Stored data entries
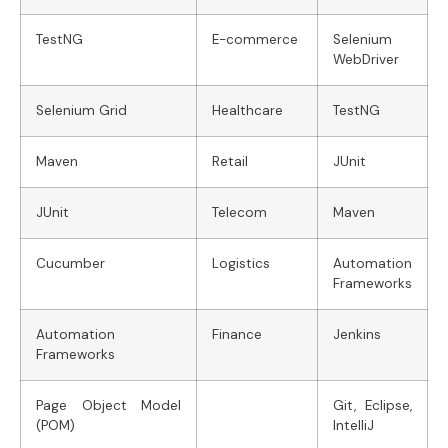
TestNG
E-commerce
Selenium
WebDriver
Selenium Grid
Healthcare
TestNG
Maven
Retail
JUnit
JUnit
Telecom
Maven
Cucumber
Logistics
Automation
Frameworks
Automation
Finance
Jenkins
Frameworks
Page Object Model
Git, Eclipse,
(POM)
IntelliJ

Request: Write out the text read from the records again, substituting "Toolkits" for every occurrence of "Frameworks" and keeping everything else the same. Leave the pictures out of your answer.

Your solution:
TestNG
E-commerce
Selenium
WebDriver
Selenium Grid
Healthcare
TestNG
Maven
Retail
JUnit
JUnit
Telecom
Maven
Cucumber
Logistics
Automation
Toolkits
Automation
Finance
Jenkins
Toolkits
Page Object Model
Git, Eclipse,
(POM)
IntelliJ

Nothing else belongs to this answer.